Laos responds to concerns, announces enforce tighten regulation on e-cigarettes

Laos' Drug Prevention and Control Law will be amended to include electronic cigarettes in the list of addictive substances and precursors. The move is the government's response to the growing problem of e-cigarette addiction, especially among the country's youth.

During the Sixth Ordinary Session of the Ninth Legislature of the National Assembly, which ended on November 21, General Vilay Lakhamphong, Deputy Prime Minister and Minister of Public Security of Laos, announced his plan to classify electronic cigarettes as prohibited substances. This move comes after Dr. Thongphoun Meunphilomhe of Mittaphab Hospital expressed concern about the use of e-cigarettes in Laos in late August, citing the tragic case of a young patient who died from severe respiratory problems caused by the use of e-cigarettes.

Based on a report published by the World Health Organization (WHO) in 2022, diseases related to tobacco use are projected to cause nearly 6,800 deaths and require expenditures of approximately 3.6 trillion rupiah (US$173 million) per year. 
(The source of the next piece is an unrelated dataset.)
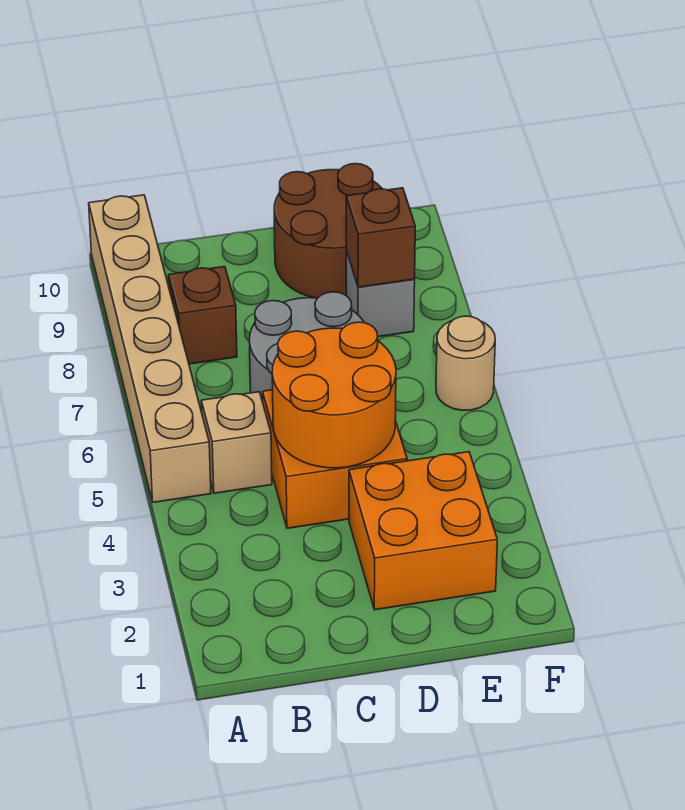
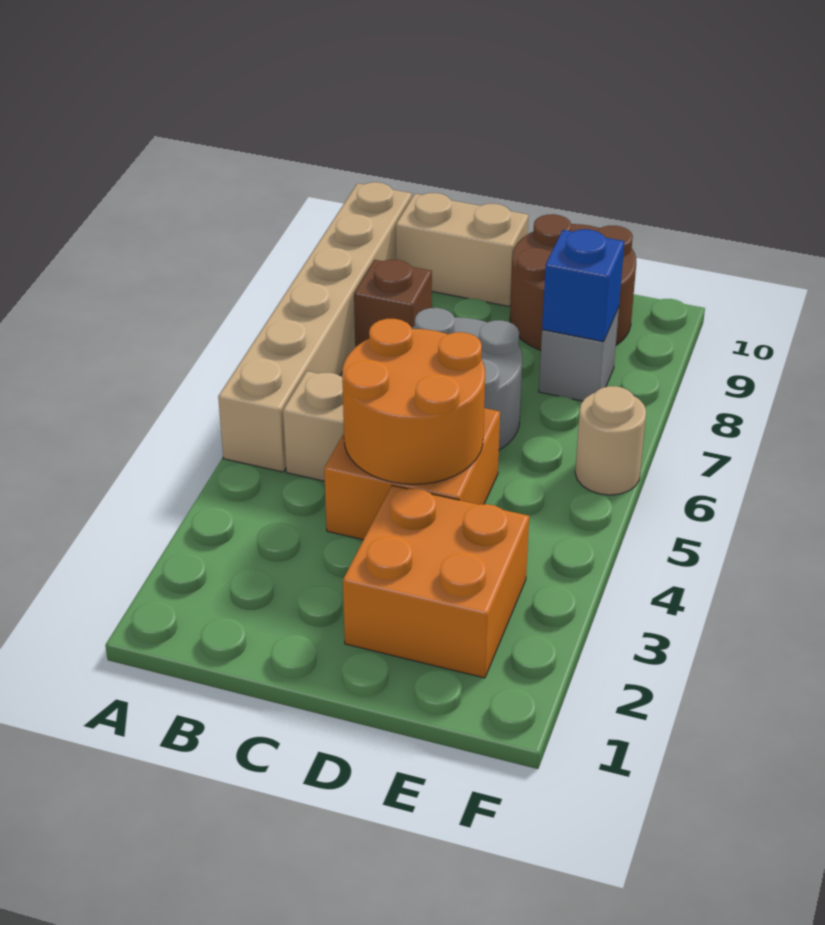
none -> tan brick B10:C10 level 1
brown brick E8 level 2 -> blue brick E8 level 2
The Lao Ministry of Health also said that tobacco-related diseases dominated as the leading cause of death in the country in 2019, accounting for about 65 percent. Electronic cigarettes are considered to have the same health risks as traditional cigarettes, and if restrictive measures are not implemented quickly, the country could potentially face a new wave of e-cigarette addiction problems, the ministry said. 

Laos' policy to ban e-cigarettes is in line with several other Southeast Asian countries that have already implemented similar regulations. These include Brunei, Cambodia, Singapore, and Thailand. This move reflects a common approach to the issue, as expressed by the Southeast Asia Tobacco Control Alliance.

Overall, Laos has made very significant progress in its tobacco control efforts over the past decade. This is particularly evident in restricting tobacco advertising, controlling the availability of e-cigarettes and maintaining smoke-free environments, as noted in a recent World Health Organization report released in September.